Thursday, 14 September 2017

Rollin': "Kills on Wheels"


The offbeat Hungarian feature Kills on Wheels earns high marks for representation: of its three main roles, two are occupied by performers in wheelchairs, one by a performer with cerebral palsy. Full marks, too, to writer-director Attila Till for refusing to attach any undue sentimentality to his characters' movements: Zolika (Zoltán Fenyvesi) and Barba Papa (Ádám Fekete) are bored, horny, resentful teenagers wasting away in a care home and desperately seeking an outlet for their yahoo energies, while Rupaszov (Szabolcs Thuróczy), the older man whose wing they fall under, turns out to be a pissheaded ex-fireman who supplements his disability benefits by carrying out hits around parts of Budapest even Béla Tarr might have trudged away from on the grounds of being too grim. It is both amusing and amazing that the film ended up becoming Hungary's official submission for last year's Foreign Language Film Oscar longlist (and no surprise that it eventually failed to place among the final nominees): the brakes are, in a very real sense, off.

What ensues is a wild and occasionally bumpy ride, intended at least in part to shake off any squeamishness or preconceptions concerning what might be "done" on screen with disabled characters or performers. If Till isn't quite the devil-may-care Lars von Trier of The Idiots - his film's a 15, not an 18 - he and his cast are still mischievous enough to make a bleakly comic setpiece out of the palsied Barba Papa's hitting the wrong button on a rec-centre vending machine, or the grumpy Rupaszov upending both his charges into a boating lake after he grows weary of their wittering. The assassination sequences, amusing in their own way, are premised on the idea polite society wouldn't think to suspect someone wheeling slowly away from the scene of a crime, because they surely wouldn't be up to such a physically demanding task, yet Till also takes care to include scenes that stress the energy and effort required of his protagonists to make an escape up a steep drive and through a locked gate. They can get away with a lot, these guys, but it isn't always plain sailing.
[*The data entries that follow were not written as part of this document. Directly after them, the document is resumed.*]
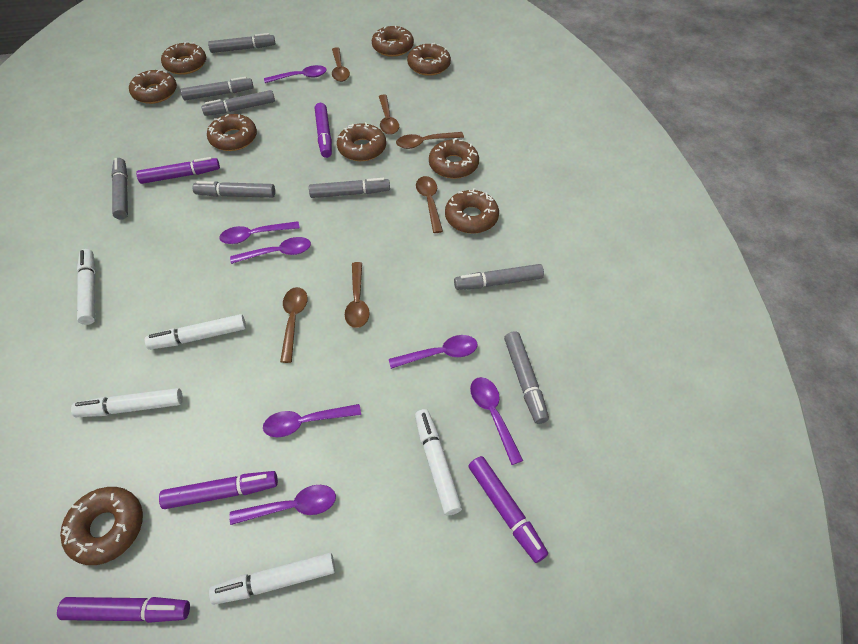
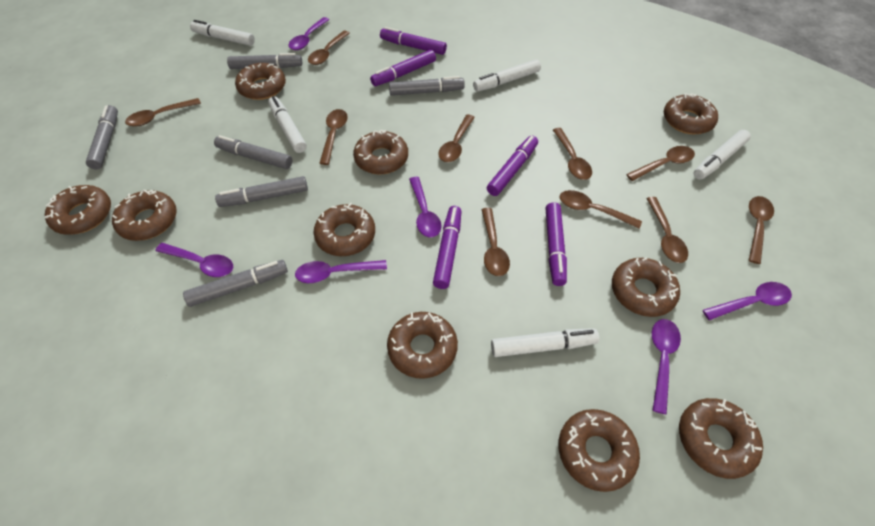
brown donut: 9 -> 10
brown spoon: 6 -> 10
grey marker: 8 -> 6
purple spoon: 7 -> 6

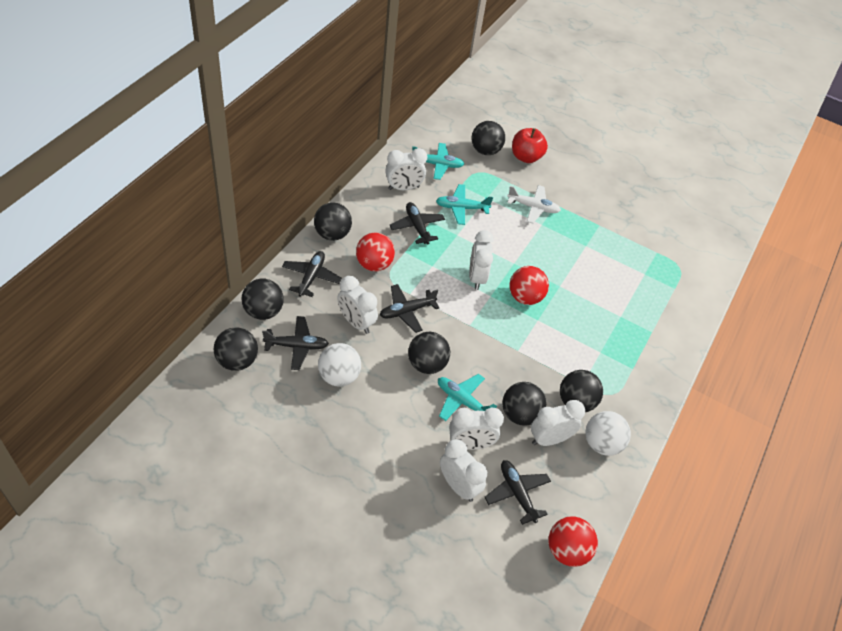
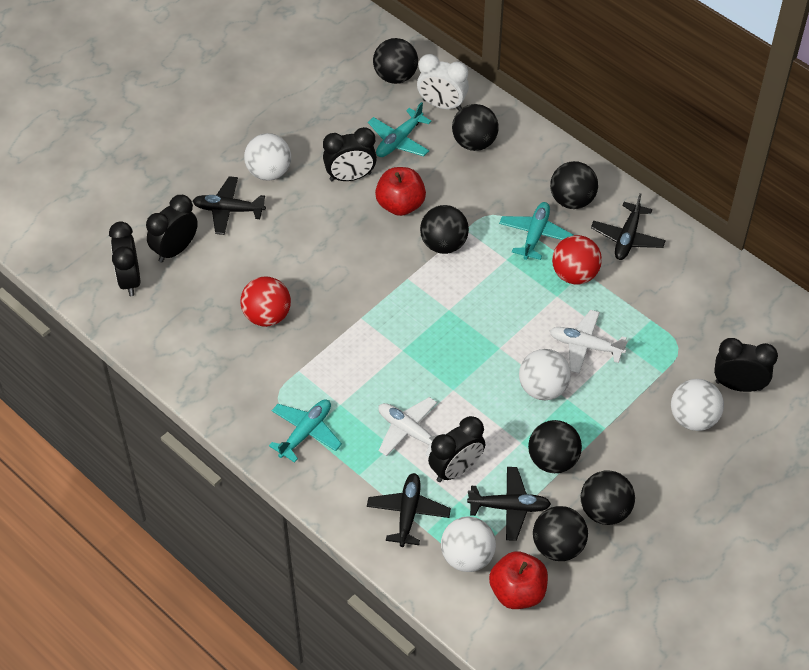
black clock: 0 -> 5
black plane: 5 -> 4
red apple: 1 -> 2
red ball: 3 -> 2
white ball: 2 -> 4
white clock: 6 -> 1
white plane: 1 -> 2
Certain aspects are less well thought-through. We're headed towards rehabilitation of a sort, but the narrative flow carrying everybody there can be a bit stop-start. Bridging scenes - like the boys' boozy after-hours tryst with three female physical therapists - sputter out before anything has been achieved or revealed; plot points (such as a feud between two rival siblings in the Budapest underworld, or Rupaszov's strained relationship with his ex) are scattered to the wind; while a framing device, suggesting the more murderous activity is but nihilist teen fantasy, doesn't really come off, and thereby undermines the compellingly skeezy reality Till cultivates elsewhere. You could argue that this lurching quality is deliberate, however: a show of solidarity with marginalised antiheroes who themselves don't move as we might anticipate. Either way, Till's mix-and-match soundtrack, leftfield characterisations (I liked Peter Lorre-alike Dusán Vitanovics' crimeboss, briefly seen shopping at Tesco) and unexpected tonal shifts imbue the film with a rude and not unenjoyable energy: in its own way, it's as jaggedly and defiantly punk as Ian Dury belting out "Spasticus Autisticus".

Kills on Wheels opens in selected cinemas from tomorrow.